Seattle Times staff reporter

A teenager accused of fatally shooting Newport High School tennis coach Mike Robb last year pleaded not guilty to first-degree murder charges after a judge ruled Monday that he is mentally competent to stand trial.

Samson Berhe, 19, has been at Western State Hospital in Lakewood, Pierce County, since he was arrested the day after Robb was shot while driving home. Berhe had been deemed incompetent to stand trial several times, and if he had been found so again Monday he likely would have been civilly committed to a mental institution and the charges dropped.

Instead, doctors wrote in a report to King County Superior Court that they were able to restore Berhe's competency through treatment, and attorneys will begin to prepare in earnest for trial.

Defense attorney Byron Ward said in court Monday he probably would proceed with an insanity defense but wanted to review Berhe's complete mental-health record first. "There's been a longstanding problem of mental health," he said.

Ward said Berhe was diagnosed two years ago with schizophrenia. On Monday, Ward requested and was granted one more evaluation of Berhe at Western State to prepare for a likely insanity defense.

Robb was driving on West Marginal Way Southwest, on his way to his West Seattle home, when he was killed June 26, 2005. Police later found Berhe, then 17, on a barge in the Duwamish River.

At the time of his arrest, Berhe "made faces, contorted his lips, spoke in different voices, spit and drooled.
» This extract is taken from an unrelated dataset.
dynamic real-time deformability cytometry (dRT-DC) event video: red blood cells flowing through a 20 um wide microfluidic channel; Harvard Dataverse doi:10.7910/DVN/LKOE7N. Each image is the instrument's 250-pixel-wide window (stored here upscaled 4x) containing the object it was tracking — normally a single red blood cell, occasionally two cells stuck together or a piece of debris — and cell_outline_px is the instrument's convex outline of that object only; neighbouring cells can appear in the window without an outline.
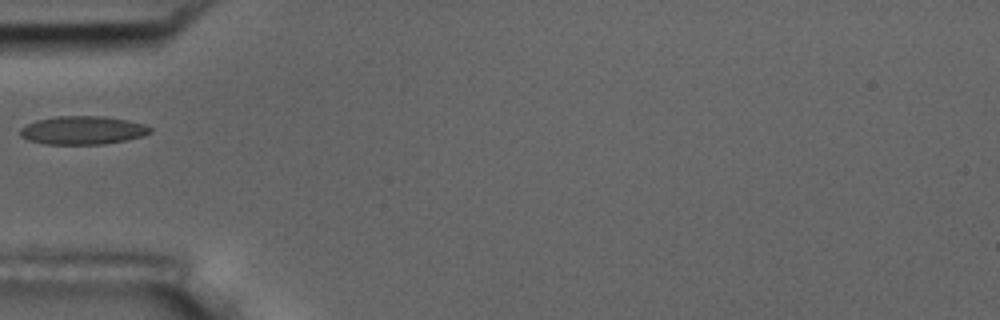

He flexed his arms and challenged detectives to fight," according to charging papers.

Berhe had been twice taken to Harborview Medical Center in Seattle for a psychiatric evaluation before the shooting. After the second evaluation, on June 23, 2005, just three days before Robb died, Berhe's parents refused to pick him up at the hospital because they were afraid of him, according to police.

A family member of Berhe's present at the hearing declined to talk to the media Monday.

Robb's widow, Elsa Robb, filed a civil lawsuit in September against Berhe's parents, accusing them of being aware of their son's violent tendencies but doing nothing to stop him from walking out their door with a shotgun.